Data to examine:
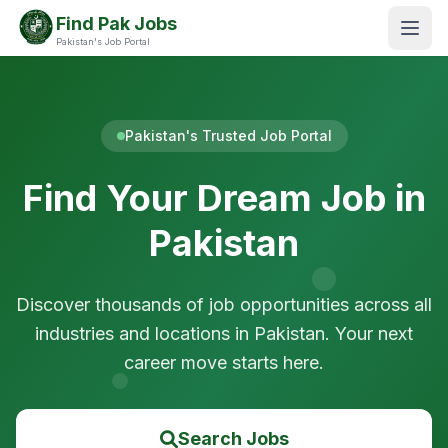
Find Pak Jobs
Pakistan's Job Portal
Pakistan's Trusted Job Portal
Find Your Dream Job in
Pakistan
Discover thousands of job opportunities across all
industries and locations in Pakistan. Your next
career move starts here.
Search Jobs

Requirement: Print the entries above word for word, without pictures.

The answer:
Find Pak Jobs
Pakistan's Job Portal
Pakistan's Trusted Job Portal
Find Your Dream Job in
Pakistan
Discover thousands of job opportunities across all
industries and locations in Pakistan. Your next
career move starts here.
Search Jobs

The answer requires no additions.